Es ist nämlich so, dass ich auf diese Weise Stars wie Anna Netrebko oder Riccardo Muti persönlich kennenlerne. Sämtliche Solisten der Festspiele, die ganz Großen. Und was brauchen die, wenn sie in Salzburg weilen?
Richtig. Eine passende Immobilie. Am See. Oder in exklusiver Stadtlage. Und was haben sie? Geld. Was aber haben sie nicht? Zeit.
Kurzum, sie brauchen mich, Juliane Hempel, Immobilien Glücksgriff . Natürlich muss ich zur Chorprobe.
Eine meiner Kolleginnen aus dem Mozart-Chor ist Mathematiklehrerin. Sie sitzt im Alt, gleich neben mir. Ich mag sie sehr. Sie heißt Andrea und hat gerade einen Leistungskurs.
So ein Glück aber auch!
Während der Chordirektor mit den anderen Stimmen probt, kritzeln Andrea und ich Formeln in unsere Zauberflöte.
»Der Prozentwert W berechnet sich, indem man den Grundwert G mit dem Prozentsatz p multipliziert und das Ganze dann durch 100 teilt«, wispert Andrea mir zu, als wäre das selbstverständlicher als Zähneputzen.
Mich befällt, gelinde gesagt, leichte Panik. Wenn ich das schon nicht kapiere, wie soll es mein Schmusekissen umklammerndes Kleinkind zu Hause dann schnallen?
»Es lebe Sarrastro, Sarrastro soll leben!«, schmettern wir zwischendurch. »Er ist es, dem wir uns mit Freuden ergeben! Stets mög er des Lebens als Weiser sich freun, er ist unser Abgott, dem alle sich weih’n.«
Wahrscheinlich hält dieser Rottweiler sich auch für einen weisen Abgott, denke ich zornentbrannt.
Aber der kriegt uns nicht klein.
Diesmal werde ich die ganze Nacht mit Fanny pauken. Es geht um Leben oder Tod. Jedenfalls fast.
Am nächsten Morgen blicken Fanny und ich mit glasigen Augen von unseren Mathematik-Aufgaben auf. Allein an der Aufgabe mit den Brillenkindern haben wir drei Stunden gebrütet.
»In einer Klasse von 20 Kindern tragen 25 Prozent Augengläser. Davon sind 60 Prozent Mädchen und 40 Prozent Buben.«
Ja.
Na und?!
Ich möchte den ganzen Blagen ihre Brillen um die Ohren hauen!
Bis wir rausgefunden hatten, dass von den fünf Brillenschlangen in der Klasse drei Mädchen und zwei Jungs waren, dämmerte bereits der Morgen!
Aber wir haben es rausgefunden. Wir haben nicht aufgegeben.

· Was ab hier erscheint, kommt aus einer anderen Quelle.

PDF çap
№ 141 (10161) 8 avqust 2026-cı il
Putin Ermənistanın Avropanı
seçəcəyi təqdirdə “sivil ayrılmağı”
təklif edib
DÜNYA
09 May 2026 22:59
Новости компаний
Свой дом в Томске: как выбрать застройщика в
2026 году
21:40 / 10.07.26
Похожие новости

Fanny ist um Viertel nach sieben, ohne eine Sekunde geschlafen zu haben, zu ihrer Mathematikprüfung aufgebrochen. Ich habe ihr zwei Gurken-Vollwertbrote mitgegeben. Sie wird es schon schaffen.
7
F ür die Besichtigung mit dem Baden-Badener Unternehmer nimmst du das metallic glänzende Marccain-Kostüm, das sieht hammermäßig aus, total frech und doch elegant, für die Besichtigung mit der Dirigentenwitwe … wann ist das?«
»Gleich. Um zehn.« Ich trippele nervös von einem Bein auf das andere.

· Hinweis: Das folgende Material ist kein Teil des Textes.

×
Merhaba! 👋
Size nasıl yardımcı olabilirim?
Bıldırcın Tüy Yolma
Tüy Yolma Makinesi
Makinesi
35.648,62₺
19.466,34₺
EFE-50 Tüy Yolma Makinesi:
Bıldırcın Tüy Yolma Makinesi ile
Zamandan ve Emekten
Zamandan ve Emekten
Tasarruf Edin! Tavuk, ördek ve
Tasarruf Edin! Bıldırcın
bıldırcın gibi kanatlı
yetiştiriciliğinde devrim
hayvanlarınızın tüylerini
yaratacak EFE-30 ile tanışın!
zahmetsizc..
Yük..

»Okay. Hab alles im Griff. Hier. Das altrosafarbene Jil-Sander-Kostüm!«
Monika lacht mich strahlend über die Schulter an, während sie schon in Richtung Umkleidekabinen vorausstöckelt. »Magst a Glaserl Prosecco?« Sie köpft den Prosecco und reicht mir von dem schäumenden Erfrischungsgetränk.